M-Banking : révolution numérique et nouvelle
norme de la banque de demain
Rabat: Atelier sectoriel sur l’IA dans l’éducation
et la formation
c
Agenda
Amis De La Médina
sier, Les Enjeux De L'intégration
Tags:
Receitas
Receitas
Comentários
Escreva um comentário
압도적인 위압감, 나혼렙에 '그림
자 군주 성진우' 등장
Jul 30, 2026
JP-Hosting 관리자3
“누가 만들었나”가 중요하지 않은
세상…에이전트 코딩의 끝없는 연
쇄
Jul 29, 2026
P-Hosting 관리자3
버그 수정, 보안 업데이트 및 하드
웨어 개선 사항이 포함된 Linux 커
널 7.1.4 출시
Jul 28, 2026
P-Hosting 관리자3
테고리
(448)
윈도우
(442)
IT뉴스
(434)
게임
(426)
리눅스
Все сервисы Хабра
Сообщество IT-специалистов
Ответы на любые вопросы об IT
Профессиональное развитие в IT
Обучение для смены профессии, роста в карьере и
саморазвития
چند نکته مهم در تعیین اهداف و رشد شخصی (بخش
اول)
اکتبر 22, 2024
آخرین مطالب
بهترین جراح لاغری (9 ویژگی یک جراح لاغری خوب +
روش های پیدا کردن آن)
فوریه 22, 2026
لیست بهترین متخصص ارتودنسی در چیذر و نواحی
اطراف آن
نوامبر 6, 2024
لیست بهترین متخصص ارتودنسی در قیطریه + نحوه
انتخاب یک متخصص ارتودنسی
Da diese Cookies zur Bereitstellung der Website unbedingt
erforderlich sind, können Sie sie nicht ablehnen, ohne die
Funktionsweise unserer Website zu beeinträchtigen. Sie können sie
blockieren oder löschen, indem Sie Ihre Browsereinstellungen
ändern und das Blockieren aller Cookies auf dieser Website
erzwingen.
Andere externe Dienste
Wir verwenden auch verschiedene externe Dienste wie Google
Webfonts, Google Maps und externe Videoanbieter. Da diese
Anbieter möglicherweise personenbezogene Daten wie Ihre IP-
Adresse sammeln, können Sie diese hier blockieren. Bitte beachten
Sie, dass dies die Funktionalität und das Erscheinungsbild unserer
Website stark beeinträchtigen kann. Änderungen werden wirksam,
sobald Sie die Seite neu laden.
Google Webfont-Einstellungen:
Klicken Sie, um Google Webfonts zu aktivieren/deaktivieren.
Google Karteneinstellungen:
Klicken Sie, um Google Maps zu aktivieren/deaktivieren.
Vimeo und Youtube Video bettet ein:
◇ ◇ ◇ ◇ ◇ ◇ ◇
▶ **What the task asks**:
Return every record above. Copy each one exactly.

▶ **Answer to this exercise**:
M-Banking : révolution numérique et nouvelle
norme de la banque de demain
Rabat: Atelier sectoriel sur l’IA dans l’éducation
et la formation
c
Agenda
Amis De La Médina
sier, Les Enjeux De L'intégration
Tags:
Receitas
Receitas
Comentários
Escreva um comentário
압도적인 위압감, 나혼렙에 '그림
자 군주 성진우' 등장
Jul 30, 2026
JP-Hosting 관리자3
“누가 만들었나”가 중요하지 않은
세상…에이전트 코딩의 끝없는 연
쇄
Jul 29, 2026
P-Hosting 관리자3
버그 수정, 보안 업데이트 및 하드
웨어 개선 사항이 포함된 Linux 커
널 7.1.4 출시
Jul 28, 2026
P-Hosting 관리자3
테고리
(448)
윈도우
(442)
IT뉴스
(434)
게임
(426)
리눅스
Все сервисы Хабра
Сообщество IT-специалистов
Ответы на любые вопросы об IT
Профессиональное развитие в IT
Обучение для смены профессии, роста в карьере и
саморазвития
چند نکته مهم در تعیین اهداف و رشد شخصی (بخش
اول)
اکتبر 22, 2024
آخرین مطالب
بهترین جراح لاغری (9 ویژگی یک جراح لاغری خوب +
روش های پیدا کردن آن)
فوریه 22, 2026
لیست بهترین متخصص ارتودنسی در چیذر و نواحی
اطراف آن
نوامبر 6, 2024
لیست بهترین متخصص ارتودنسی در قیطریه + نحوه
انتخاب یک متخصص ارتودنسی
Da diese Cookies zur Bereitstellung der Website unbedingt
erforderlich sind, können Sie sie nicht ablehnen, ohne die
Funktionsweise unserer Website zu beeinträchtigen. Sie können sie
blockieren oder löschen, indem Sie Ihre Browsereinstellungen
ändern und das Blockieren aller Cookies auf dieser Website
erzwingen.
Andere externe Dienste
Wir verwenden auch verschiedene externe Dienste wie Google
Webfonts, Google Maps und externe Videoanbieter. Da diese
Anbieter möglicherweise personenbezogene Daten wie Ihre IP-
Adresse sammeln, können Sie diese hier blockieren. Bitte beachten
Sie, dass dies die Funktionalität und das Erscheinungsbild unserer
Website stark beeinträchtigen kann. Änderungen werden wirksam,
sobald Sie die Seite neu laden.
Google Webfont-Einstellungen:
Klicken Sie, um Google Webfonts zu aktivieren/deaktivieren.
Google Karteneinstellungen:
Klicken Sie, um Google Maps zu aktivieren/deaktivieren.
Vimeo und Youtube Video bettet ein:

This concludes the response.